By Peter Gleick, President Emeritus and Chief Scientist

October 2016

scarcity

The reality of climate change, driven by the fossil-fuel industrialization of the planet, is upon us. Scientists have known for decades of this risk and have, with increasing urgency, tried to alert the public and policy makers about the threat and the opportunities to reduce that threat, to little avail. And now, we must live with unavoidable consequences, even as we continue to work to reduce the emissions of climate-changing gases.

Among those unavoidable consequences are widespread impacts on freshwater – perhaps the most important resource for human and ecological well being, economic productivity, and global security. Water is a renewable resource, and vital for all the things we want to do. The hydrologic cycle of evaporation, condensation, precipitation, runoff, and back to evaporation provides life-giving rains for crops and forests, generates the runoff we see flowing in our rivers and streams, and refreshes the oceans that are the nurseries for much of the life on the planet.

Yet as the climate changes, the hydrologic cycle must change as well – indeed we already see evidence of these changes. Rising temperatures are causing more evaporation and more demand for water by agriculture and natural ecosystems. More heat and moisture in the atmosphere are contributing to more severe storms and flooding. Warming lakes and streams are beginning to devastate fisheries and change water quality and living conditions for countless aquatic organisms. Droughts are becoming more severe under the influence of climate change. Rising sea levels will increasingly damage coastal wetlands as well as devastate communities that cannot afford to build massively expensive coastal defenses or to relocate.

The evidence of change is all around us, and not just in the form of the rapidly rising thermometers that are the most commonly cited evidence of the greenhouse effect. We are seeing larger and more severe algal blooms in our lakes and along our coasts. The California drought has been deeper and more sustained than it would otherwise have been, as have other droughts around the world. Extreme precipitation events are becoming more frequent and damaging. And pressures, including political pressures, on already scarce water resources are growing.

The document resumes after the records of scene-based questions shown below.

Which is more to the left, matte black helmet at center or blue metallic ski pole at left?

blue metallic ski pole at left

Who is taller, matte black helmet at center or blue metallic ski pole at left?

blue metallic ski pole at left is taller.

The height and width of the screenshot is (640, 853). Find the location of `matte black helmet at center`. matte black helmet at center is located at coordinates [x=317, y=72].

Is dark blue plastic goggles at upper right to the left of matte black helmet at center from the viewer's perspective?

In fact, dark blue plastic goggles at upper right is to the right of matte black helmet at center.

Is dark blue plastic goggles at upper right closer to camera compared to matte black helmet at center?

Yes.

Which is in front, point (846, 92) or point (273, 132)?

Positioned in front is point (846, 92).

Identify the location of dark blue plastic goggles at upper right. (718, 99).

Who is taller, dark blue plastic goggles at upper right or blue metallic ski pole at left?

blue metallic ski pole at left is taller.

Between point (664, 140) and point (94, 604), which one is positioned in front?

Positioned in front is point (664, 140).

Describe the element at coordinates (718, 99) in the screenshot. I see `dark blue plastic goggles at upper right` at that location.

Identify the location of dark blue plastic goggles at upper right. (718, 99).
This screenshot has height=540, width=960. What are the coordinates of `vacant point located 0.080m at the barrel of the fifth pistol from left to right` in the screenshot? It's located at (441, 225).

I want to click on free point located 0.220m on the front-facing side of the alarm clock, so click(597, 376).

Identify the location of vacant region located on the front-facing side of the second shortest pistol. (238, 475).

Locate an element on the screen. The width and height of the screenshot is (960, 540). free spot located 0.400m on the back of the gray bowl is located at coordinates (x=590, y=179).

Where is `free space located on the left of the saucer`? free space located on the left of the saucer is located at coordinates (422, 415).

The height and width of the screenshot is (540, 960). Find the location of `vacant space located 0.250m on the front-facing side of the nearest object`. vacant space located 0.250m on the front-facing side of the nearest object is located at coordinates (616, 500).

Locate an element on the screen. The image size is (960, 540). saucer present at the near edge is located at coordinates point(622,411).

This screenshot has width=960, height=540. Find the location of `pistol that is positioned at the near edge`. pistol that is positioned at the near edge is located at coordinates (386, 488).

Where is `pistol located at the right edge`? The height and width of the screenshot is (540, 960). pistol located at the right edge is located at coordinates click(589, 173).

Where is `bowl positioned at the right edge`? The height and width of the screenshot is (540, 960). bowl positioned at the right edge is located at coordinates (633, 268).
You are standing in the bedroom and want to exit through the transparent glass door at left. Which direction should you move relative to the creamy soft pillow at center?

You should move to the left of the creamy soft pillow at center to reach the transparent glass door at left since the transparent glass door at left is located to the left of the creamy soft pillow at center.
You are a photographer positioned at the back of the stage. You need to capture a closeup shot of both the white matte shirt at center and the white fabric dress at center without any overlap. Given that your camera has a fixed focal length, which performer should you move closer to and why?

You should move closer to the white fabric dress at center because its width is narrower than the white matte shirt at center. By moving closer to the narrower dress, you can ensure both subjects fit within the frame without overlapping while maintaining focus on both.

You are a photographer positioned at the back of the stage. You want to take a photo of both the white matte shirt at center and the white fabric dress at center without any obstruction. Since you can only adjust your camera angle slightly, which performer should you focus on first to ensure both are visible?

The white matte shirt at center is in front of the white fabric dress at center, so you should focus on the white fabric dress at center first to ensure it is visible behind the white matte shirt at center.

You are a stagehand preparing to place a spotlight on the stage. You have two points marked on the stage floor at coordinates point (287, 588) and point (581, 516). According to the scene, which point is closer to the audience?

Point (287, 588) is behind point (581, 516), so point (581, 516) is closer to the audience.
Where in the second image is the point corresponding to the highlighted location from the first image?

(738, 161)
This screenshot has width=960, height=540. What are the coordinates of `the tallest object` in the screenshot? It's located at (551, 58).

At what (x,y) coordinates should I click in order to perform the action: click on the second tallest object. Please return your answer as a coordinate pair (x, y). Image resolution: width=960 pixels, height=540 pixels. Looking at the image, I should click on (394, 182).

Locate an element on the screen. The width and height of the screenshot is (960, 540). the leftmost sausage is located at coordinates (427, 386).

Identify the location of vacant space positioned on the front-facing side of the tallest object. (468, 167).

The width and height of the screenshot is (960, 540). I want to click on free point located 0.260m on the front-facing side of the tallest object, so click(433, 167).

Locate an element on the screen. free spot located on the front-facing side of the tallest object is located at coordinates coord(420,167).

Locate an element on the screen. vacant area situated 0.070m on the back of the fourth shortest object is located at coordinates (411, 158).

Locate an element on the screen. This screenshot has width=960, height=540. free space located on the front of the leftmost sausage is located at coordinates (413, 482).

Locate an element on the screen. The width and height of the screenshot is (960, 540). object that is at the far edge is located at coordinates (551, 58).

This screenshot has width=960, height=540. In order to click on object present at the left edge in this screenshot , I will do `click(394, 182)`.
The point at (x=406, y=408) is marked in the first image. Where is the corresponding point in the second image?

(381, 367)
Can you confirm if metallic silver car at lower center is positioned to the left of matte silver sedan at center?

Even without climate change, the world has plenty of severe water challenges. Seven hundred million people lack access to safe and affordable drinking water. More than two billion lack adequate sanitation. Droughts and floods are already the most damaging extreme natural events for society. Under investment and poor management of water systems leads to preventable contamination events and water-related diseases, especially for poorer, disadvantaged communities. Tensions and violence over shared water resources are growing. Climate change is an added burden on all of these water problems.

We must, and we can, tackle global and local water challenges. We must, and we can, include the new threats to our water posed by human-caused climate change. We need a new way of thinking about water, what I’ve called “a soft path for water” that moves away from old, damaging water policies and toward true water sustainability. The soft path requires smarter use of innovative technologies for obtaining, purifying, and distributing water. It requires using our water far more carefully and efficiently to produce the food, fiber, and goods and services we need. It includes applying smart economic tools to price water properly while acknowledging that access to basic safe water and sanitation are also fundamental human rights. And the soft path requires that we develop 21st century policies to manage water resources for the long-term and for future generations, and in a way that not only addresses the risks posed by climate change but works to reduce those risks as quickly as possible A sustainable future for water is possible, but we must move along a different path than the one we are on today and that requires that all of us, as individuals, communities, nations, and a planet work together.